The diktat is expected to come into effect from November this year. Shareholders will, however, be allowed to rematerialise their securities free of cost if they are desirous of keeping their shares in a physical form only. Sebi will kick-off a series of meetings with merchant bankers to ascertain their views on the timing of the diktat as well as look at any functional changes which would need to be brought about. "We would need to prescribe a different application form for instance. These issues would be looked into and we are hopeful of making this mandatory on all fresh issuers from sometime in November this year", said a Sebi source.
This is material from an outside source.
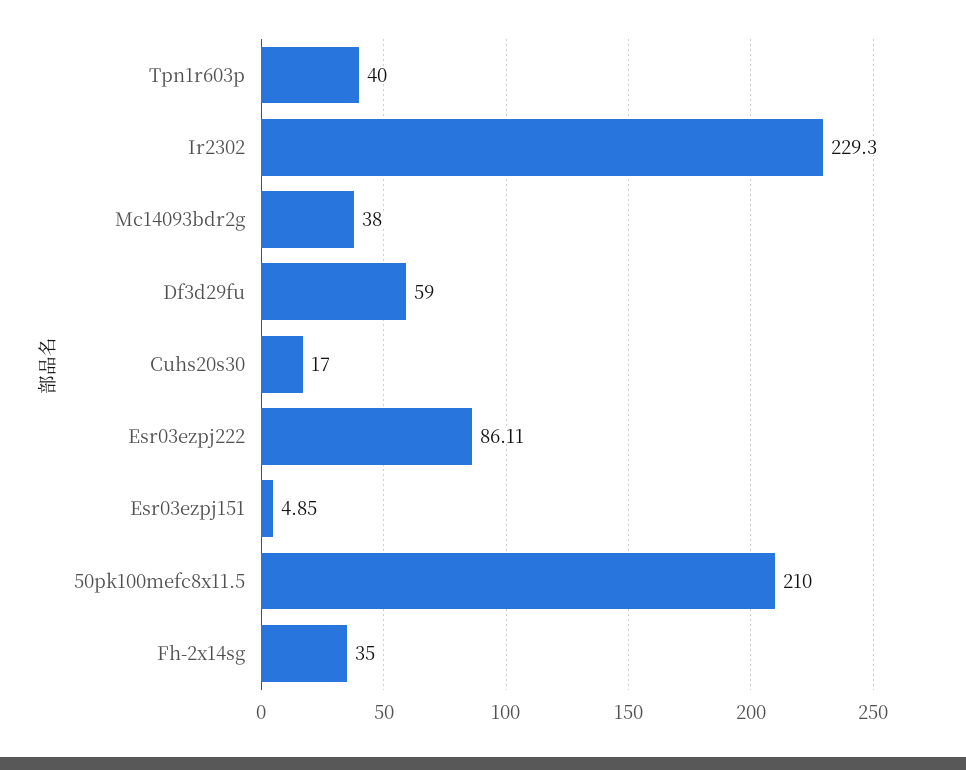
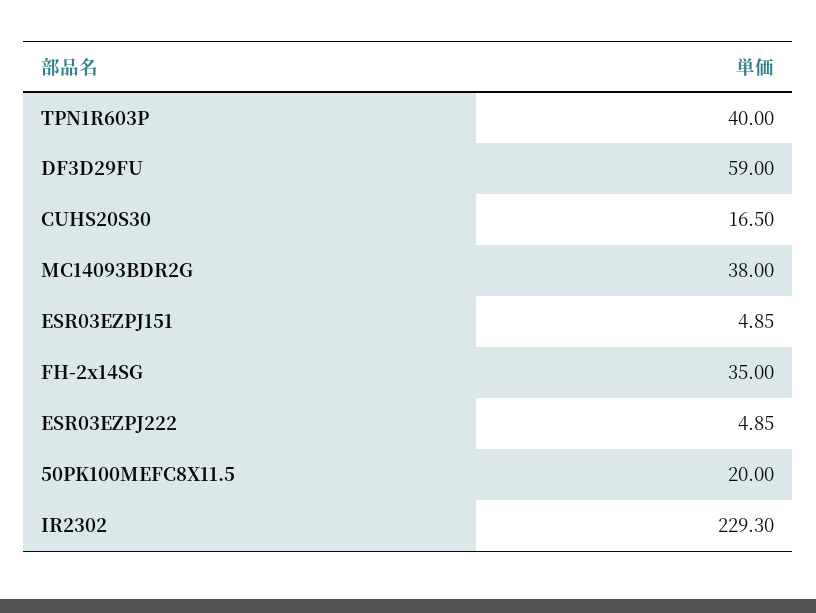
Cuhs20s30: 17 -> 16.5
Esr03ezpj222: 86.11 -> 4.85
50pk100mefc8x11.5: 210 -> 20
Chief economic advisor, N Shankar Acharya, had in his recommendations on the development of the primary markets, suggested that oneway of bringing down public issue related costs is to route all public issues through the depository.

Speaking to The Financial Express, the depository chief, CB Bhave had made a call for this and added that the entire issue allotment process would be completed in 10 days once such a measure was put in place. The NSDL has already put in place its primary market issue allotment module and is ready with the infrastructure for kick-starting the move.

According to Bhave, on the functional side, an entire issue allotment would be completed within 10 days of the closure of the issue as against 30 days currently taken for despatching all the shares to investors. Add to this another 10-15 days of postal time taken and it leads to a 45 day time period by when an investor receives his shares. This time will be reduced to 10 days thereby giving him liquidity for that much more time.

Explaining the procedure that will be adopted, Bhave said that an investor would only need to fill in his name and depositoryaccount number apart from details of the mode of payment. He would take this form to his depository participant who already has other details about the investor captured with him. The DP will then electronically forward these requests to NSDL which will in turn transmit these shares to the registrar. The registrar will similarly provide the depository with details of those investors who have received the allotment and those who have not. The allotments will electronically be credited into the account of investors and the refunds will be made to those not eligible.

"There will be tremendous cost saving for the company as it does not need to print any paper and not incur any postal cost. For the investor, he gets his shares much faster and does not have to go through the headaches of filling up lengthy application forms", said Bhave. Bhave said that an investor will now start dealing directly through his DP with whom he has proximity and a working relationship.

"Currently an investor deals with a registrarfor all issue related problems. There is no proximity and no incentive for the registrar to service the investor. The DP on the other hand deals with the investor and is dependant financially on him as well. Moreover, he is in proximity to the investor. For an investor, this is an important change", said Bhave.